WHAT TO WORK ON: Look through the lines below and extract any with the word "ring".

Human keypoint data
════════════════
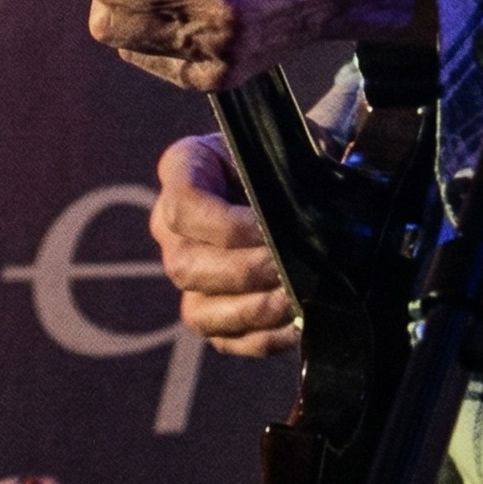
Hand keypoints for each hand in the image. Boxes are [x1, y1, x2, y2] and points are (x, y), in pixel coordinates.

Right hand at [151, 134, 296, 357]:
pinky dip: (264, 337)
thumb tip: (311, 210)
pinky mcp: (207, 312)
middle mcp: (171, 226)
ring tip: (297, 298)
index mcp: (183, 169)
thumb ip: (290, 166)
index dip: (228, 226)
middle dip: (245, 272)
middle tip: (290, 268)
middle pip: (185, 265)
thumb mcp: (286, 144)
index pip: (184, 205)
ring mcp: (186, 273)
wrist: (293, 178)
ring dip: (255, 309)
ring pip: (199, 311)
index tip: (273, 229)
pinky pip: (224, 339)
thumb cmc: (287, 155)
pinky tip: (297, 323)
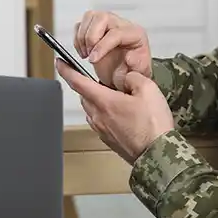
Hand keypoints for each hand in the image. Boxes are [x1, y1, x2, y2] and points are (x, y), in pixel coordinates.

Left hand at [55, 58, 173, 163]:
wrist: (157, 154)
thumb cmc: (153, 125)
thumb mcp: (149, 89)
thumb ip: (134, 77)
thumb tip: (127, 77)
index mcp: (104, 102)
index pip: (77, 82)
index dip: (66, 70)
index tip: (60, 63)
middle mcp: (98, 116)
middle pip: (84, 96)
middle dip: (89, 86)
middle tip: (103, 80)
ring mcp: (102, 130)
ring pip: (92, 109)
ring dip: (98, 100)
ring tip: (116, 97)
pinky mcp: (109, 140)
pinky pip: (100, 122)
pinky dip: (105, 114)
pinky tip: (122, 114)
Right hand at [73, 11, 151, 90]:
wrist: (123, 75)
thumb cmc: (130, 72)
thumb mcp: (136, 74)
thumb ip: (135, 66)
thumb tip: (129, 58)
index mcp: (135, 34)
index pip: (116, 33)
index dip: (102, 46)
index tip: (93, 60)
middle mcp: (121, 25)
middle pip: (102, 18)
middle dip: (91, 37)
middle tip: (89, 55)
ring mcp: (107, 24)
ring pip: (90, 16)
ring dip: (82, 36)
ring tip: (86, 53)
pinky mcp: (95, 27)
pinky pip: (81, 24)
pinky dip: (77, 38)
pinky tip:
════════════════
REPLY TO THE EXERCISE:
ring tip: (297, 298)
ring mcp: (186, 273)
ring dip: (255, 309)
ring pip: (199, 311)
ring mcp: (102, 130)
ring pip: (92, 109)
ring dip: (98, 100)
ring tip: (116, 97)
ring mcp: (107, 24)
ring pip: (90, 16)
ring dip: (82, 36)
ring tip: (86, 53)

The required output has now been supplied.